Now it is German politicians who threaten to derail the relationship that held the eurozone together. Even before the September 24 election, the surge in support for the extreme-right-wing Alternative for Germany party had skewed the country’s politics, with members of other parties echoing some of its demands, including opposition to the eurozone and to support for Greece.
In trying to forge a governing coalition, Merkel will have to reconcile contradictory policies among potential partners and placate critics within her own party. The Free Democrats, who are likely partners, advocate a hard line on Greece. Recently, the party leader, Christian Lindner, accused the soon-to-be-former finance minister, Wolfgang Sch’e4uble, who had repeatedly proposed that Greece leave the eurozone (at least temporarily), of being too soft. Lindner is in a position to demand commitments that there be no debt relief for Greece and that Germany maintain a strict fiscal policy with regard to Europe.
This is a difficult time for liberal democracy. The threat to the European Union and its principles demands a stronger union, as the new French president, Emmanuel Macron, has stressed. The European Commission president, Jean-Claude Juncker, refers to the need for social values that go beyond the concerns of the single market and the eurozone.
Over the past few years, Merkel has agreed to move toward closer union. This was not so clear at the start of the crisis. In 2010, there was no centralised fund to rescue Greece. The system that was adopted, mainly at Germany’s insistence, involved eurozone countries making bilateral loans to Greece; its terms were punitive, and it also made taxpayers in donor countries keenly aware that their money was going toward bailing out the Greeks rather than protecting the common currency.
This caused lasting suspicion of Greece in many countries. It kept the focus on national interests rather than encouraging confidence in the European whole. The immigration crisis magnified this, with several countries breaking ranks with the European Union’s policy, erecting walls and refusing to accept their quota of refugees, choosing their own perceived interests over the bloc’s principles.

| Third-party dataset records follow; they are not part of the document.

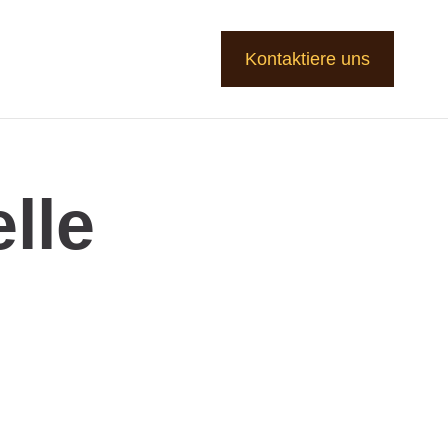
Kontaktiere uns
lle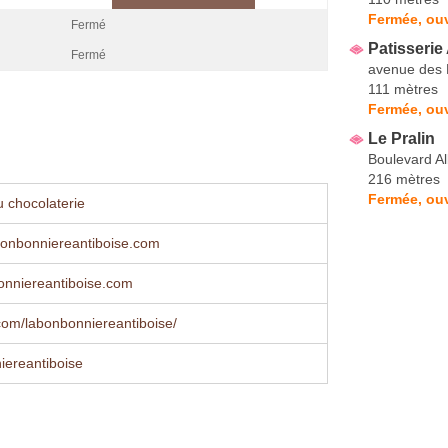
Fermée, ouv
Fermé
Patisseri
Fermé
avenue des F
111 mètres
Fermée, ouv
Le Pralin
Boulevard Al
216 mètres
Fermée, ouv
 chocolaterie
onbonniereantiboise.com
nniereantiboise.com
com/labonbonniereantiboise/
ereantiboise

The eurozone now has the institutions and procedures to cope with economic emergencies. It dealt with crises in Ireland, Portugal and Cyprus without provoking turmoil similar to that in Greece or inciting anger in donor countries. The European Central Bank despite German protestations plays a more active role defending the euro and member states than it did in 2010. As long as Greece remains in bailout limbo, however, it is shut out of the ECB’s bond-buying programme, which would give Greek banks greater liquidity and improve confidence in the economy.
It is no surprise that populists have made gains in Germany. But they still account for a small percentage of voters and should not be allowed a disproportionate say in national policy. There is too much at stake. In Greece, we saw what happens when politicians with slogans rather than serious proposals dominate the scene. In Greece, though, it is the Greeks who pay for their mistakes. The world cannot afford for Germans to make the same mistake.
If Germany is kept from working toward European unity, this will mark a lack of leadership of historic consequences. If the European Union’s weakest link cannot hold, the union may fall apart. If nations allow irresponsible minorities to dictate policy and sow division, what will keep them, too, from falling apart?

(Nikos Konstandaras is a columnist at the newspaper Kathimerini.)